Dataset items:
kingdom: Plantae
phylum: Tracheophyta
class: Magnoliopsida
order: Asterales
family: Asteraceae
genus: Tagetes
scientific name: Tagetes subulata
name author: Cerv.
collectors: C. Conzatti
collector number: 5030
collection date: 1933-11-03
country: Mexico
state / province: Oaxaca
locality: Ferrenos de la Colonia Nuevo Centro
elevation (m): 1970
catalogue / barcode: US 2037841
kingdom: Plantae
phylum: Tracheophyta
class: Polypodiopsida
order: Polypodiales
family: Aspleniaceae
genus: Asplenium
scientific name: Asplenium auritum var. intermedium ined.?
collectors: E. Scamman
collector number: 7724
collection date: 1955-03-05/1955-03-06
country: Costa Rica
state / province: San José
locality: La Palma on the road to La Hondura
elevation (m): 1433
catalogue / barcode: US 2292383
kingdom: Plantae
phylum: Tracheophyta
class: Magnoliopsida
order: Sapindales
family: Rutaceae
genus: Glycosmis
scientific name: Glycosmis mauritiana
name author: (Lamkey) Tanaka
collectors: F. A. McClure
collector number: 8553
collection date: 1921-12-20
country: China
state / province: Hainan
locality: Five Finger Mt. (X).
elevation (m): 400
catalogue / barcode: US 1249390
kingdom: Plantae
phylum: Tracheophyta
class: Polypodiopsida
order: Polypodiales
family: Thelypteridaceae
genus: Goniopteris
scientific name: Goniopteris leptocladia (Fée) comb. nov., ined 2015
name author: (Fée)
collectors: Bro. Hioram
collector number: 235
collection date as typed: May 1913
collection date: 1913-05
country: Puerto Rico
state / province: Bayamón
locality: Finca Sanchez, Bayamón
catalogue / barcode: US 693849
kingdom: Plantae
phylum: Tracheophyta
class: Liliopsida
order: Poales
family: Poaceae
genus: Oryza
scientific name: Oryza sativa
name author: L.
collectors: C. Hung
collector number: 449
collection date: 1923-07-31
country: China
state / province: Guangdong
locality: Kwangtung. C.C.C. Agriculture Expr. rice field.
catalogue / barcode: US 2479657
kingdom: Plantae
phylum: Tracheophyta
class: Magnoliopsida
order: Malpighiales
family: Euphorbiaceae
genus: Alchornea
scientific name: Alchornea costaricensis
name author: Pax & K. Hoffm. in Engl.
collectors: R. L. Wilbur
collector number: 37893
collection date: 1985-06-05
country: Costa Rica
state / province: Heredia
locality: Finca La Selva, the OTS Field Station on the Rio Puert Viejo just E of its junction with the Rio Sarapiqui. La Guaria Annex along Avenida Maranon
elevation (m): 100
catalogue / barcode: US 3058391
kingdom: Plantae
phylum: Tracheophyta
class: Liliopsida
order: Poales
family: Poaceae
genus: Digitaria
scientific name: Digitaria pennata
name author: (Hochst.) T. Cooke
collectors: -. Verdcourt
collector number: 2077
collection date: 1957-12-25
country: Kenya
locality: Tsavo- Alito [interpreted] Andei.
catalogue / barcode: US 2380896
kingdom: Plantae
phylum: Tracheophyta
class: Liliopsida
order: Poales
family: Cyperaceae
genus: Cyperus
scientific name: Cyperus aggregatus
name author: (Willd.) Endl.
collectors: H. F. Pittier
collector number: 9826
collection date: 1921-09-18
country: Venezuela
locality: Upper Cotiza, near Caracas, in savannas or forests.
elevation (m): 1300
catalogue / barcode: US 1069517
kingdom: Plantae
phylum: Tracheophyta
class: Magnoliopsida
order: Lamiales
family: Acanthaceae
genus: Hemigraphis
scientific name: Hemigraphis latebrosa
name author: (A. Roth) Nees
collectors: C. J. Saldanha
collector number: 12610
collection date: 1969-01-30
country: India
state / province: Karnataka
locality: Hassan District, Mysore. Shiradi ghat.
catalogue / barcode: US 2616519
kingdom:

*TASK PROMPT:* Reproduce every one of the records above, line for line and without any alteration.

*SOLUTION BELOW:*
kingdom: Plantae
phylum: Tracheophyta
class: Magnoliopsida
order: Asterales
family: Asteraceae
genus: Tagetes
scientific name: Tagetes subulata
name author: Cerv.
collectors: C. Conzatti
collector number: 5030
collection date: 1933-11-03
country: Mexico
state / province: Oaxaca
locality: Ferrenos de la Colonia Nuevo Centro
elevation (m): 1970
catalogue / barcode: US 2037841
kingdom: Plantae
phylum: Tracheophyta
class: Polypodiopsida
order: Polypodiales
family: Aspleniaceae
genus: Asplenium
scientific name: Asplenium auritum var. intermedium ined.?
collectors: E. Scamman
collector number: 7724
collection date: 1955-03-05/1955-03-06
country: Costa Rica
state / province: San José
locality: La Palma on the road to La Hondura
elevation (m): 1433
catalogue / barcode: US 2292383
kingdom: Plantae
phylum: Tracheophyta
class: Magnoliopsida
order: Sapindales
family: Rutaceae
genus: Glycosmis
scientific name: Glycosmis mauritiana
name author: (Lamkey) Tanaka
collectors: F. A. McClure
collector number: 8553
collection date: 1921-12-20
country: China
state / province: Hainan
locality: Five Finger Mt. (X).
elevation (m): 400
catalogue / barcode: US 1249390
kingdom: Plantae
phylum: Tracheophyta
class: Polypodiopsida
order: Polypodiales
family: Thelypteridaceae
genus: Goniopteris
scientific name: Goniopteris leptocladia (Fée) comb. nov., ined 2015
name author: (Fée)
collectors: Bro. Hioram
collector number: 235
collection date as typed: May 1913
collection date: 1913-05
country: Puerto Rico
state / province: Bayamón
locality: Finca Sanchez, Bayamón
catalogue / barcode: US 693849
kingdom: Plantae
phylum: Tracheophyta
class: Liliopsida
order: Poales
family: Poaceae
genus: Oryza
scientific name: Oryza sativa
name author: L.
collectors: C. Hung
collector number: 449
collection date: 1923-07-31
country: China
state / province: Guangdong
locality: Kwangtung. C.C.C. Agriculture Expr. rice field.
catalogue / barcode: US 2479657
kingdom: Plantae
phylum: Tracheophyta
class: Magnoliopsida
order: Malpighiales
family: Euphorbiaceae
genus: Alchornea
scientific name: Alchornea costaricensis
name author: Pax & K. Hoffm. in Engl.
collectors: R. L. Wilbur
collector number: 37893
collection date: 1985-06-05
country: Costa Rica
state / province: Heredia
locality: Finca La Selva, the OTS Field Station on the Rio Puert Viejo just E of its junction with the Rio Sarapiqui. La Guaria Annex along Avenida Maranon
elevation (m): 100
catalogue / barcode: US 3058391
kingdom: Plantae
phylum: Tracheophyta
class: Liliopsida
order: Poales
family: Poaceae
genus: Digitaria
scientific name: Digitaria pennata
name author: (Hochst.) T. Cooke
collectors: -. Verdcourt
collector number: 2077
collection date: 1957-12-25
country: Kenya
locality: Tsavo- Alito [interpreted] Andei.
catalogue / barcode: US 2380896
kingdom: Plantae
phylum: Tracheophyta
class: Liliopsida
order: Poales
family: Cyperaceae
genus: Cyperus
scientific name: Cyperus aggregatus
name author: (Willd.) Endl.
collectors: H. F. Pittier
collector number: 9826
collection date: 1921-09-18
country: Venezuela
locality: Upper Cotiza, near Caracas, in savannas or forests.
elevation (m): 1300
catalogue / barcode: US 1069517
kingdom: Plantae
phylum: Tracheophyta
class: Magnoliopsida
order: Lamiales
family: Acanthaceae
genus: Hemigraphis
scientific name: Hemigraphis latebrosa
name author: (A. Roth) Nees
collectors: C. J. Saldanha
collector number: 12610
collection date: 1969-01-30
country: India
state / province: Karnataka
locality: Hassan District, Mysore. Shiradi ghat.
catalogue / barcode: US 2616519
kingdom:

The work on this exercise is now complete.